Secondo le rilevazioni, solo il 27% delle visite urgenti in Campania viene erogato nei tempi previsti, meno della metà della media nazionale, che si attesta al 69%. In totale, sono quasi 47mila le prenotazioni in ritardo considerate gravi o gravissime, con attese che vanno da sei mesi fino a oltre un anno.
La trasmissione di Sigfrido Ranucci denuncia anche un fenomeno inusuale: numerosi pazienti sembrerebbero rifiutare visite a breve termine, accettando appuntamenti programmati a lungo, fino a 120 giorni.

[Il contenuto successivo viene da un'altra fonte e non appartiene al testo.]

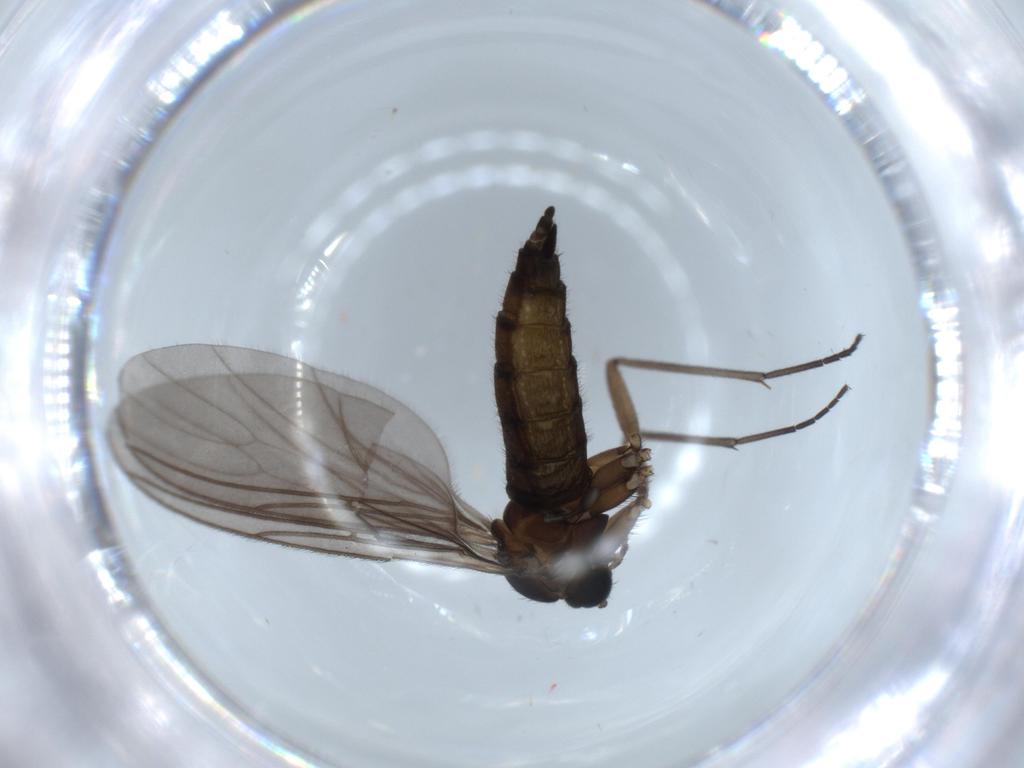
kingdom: Animalia
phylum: Arthropoda
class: Insecta
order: Diptera
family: Sciaridae
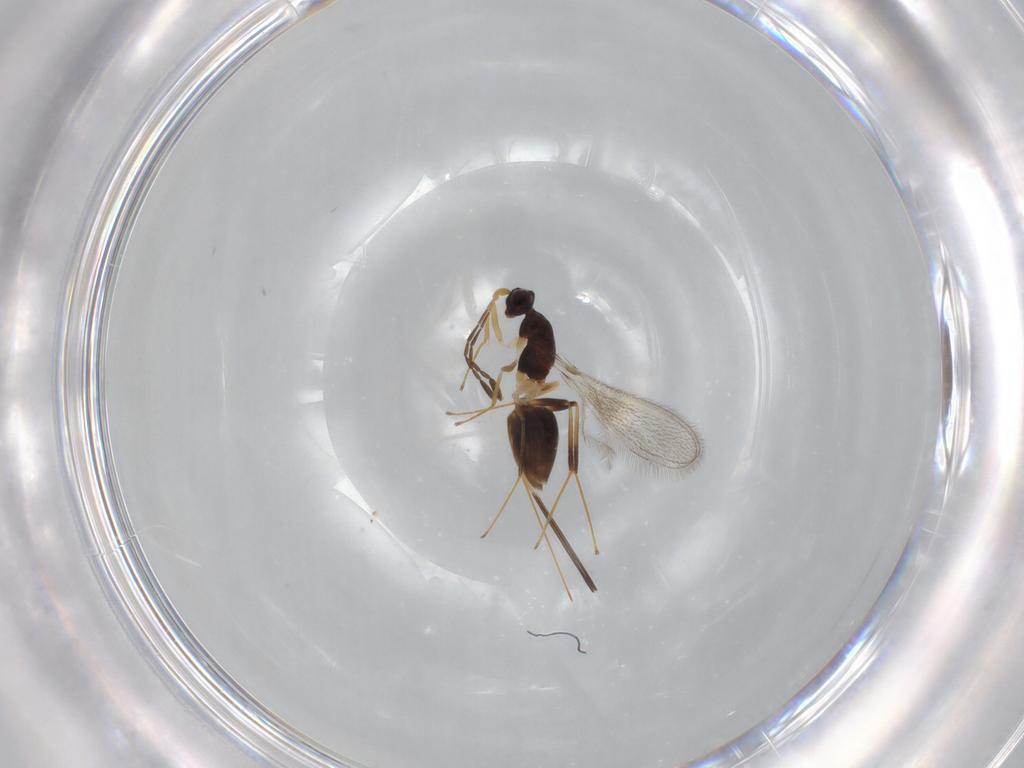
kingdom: Animalia
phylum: Arthropoda
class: Insecta
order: Hymenoptera
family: Mymaridae
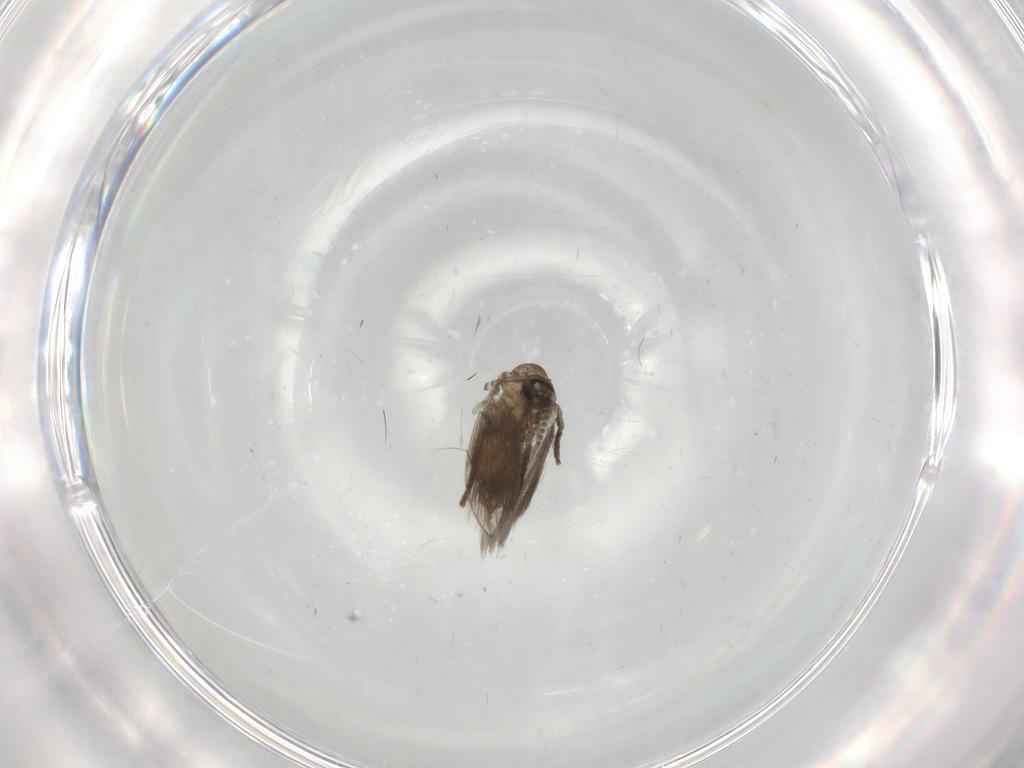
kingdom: Animalia
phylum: Arthropoda
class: Insecta
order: Diptera
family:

A livello nazionale, le visite programmabili rappresentano in media il 45,7% del totale, mentre in Campania raggiungono l’89,2%.
Secondo gli esperti di Report, questa anomalia consentirebbe alla regione di “mascherare” i ritardi: visite classificate come urgenti o brevi, che dovrebbero essere effettuate entro 30 giorni, vengono spostate tra le prestazioni programmabili, permettendo di rispettare formalmente i tempi di attesa e apparire più virtuosa di quanto non sia in realtà. La puntata completa andrà in onda domenica prossima su RaiTre.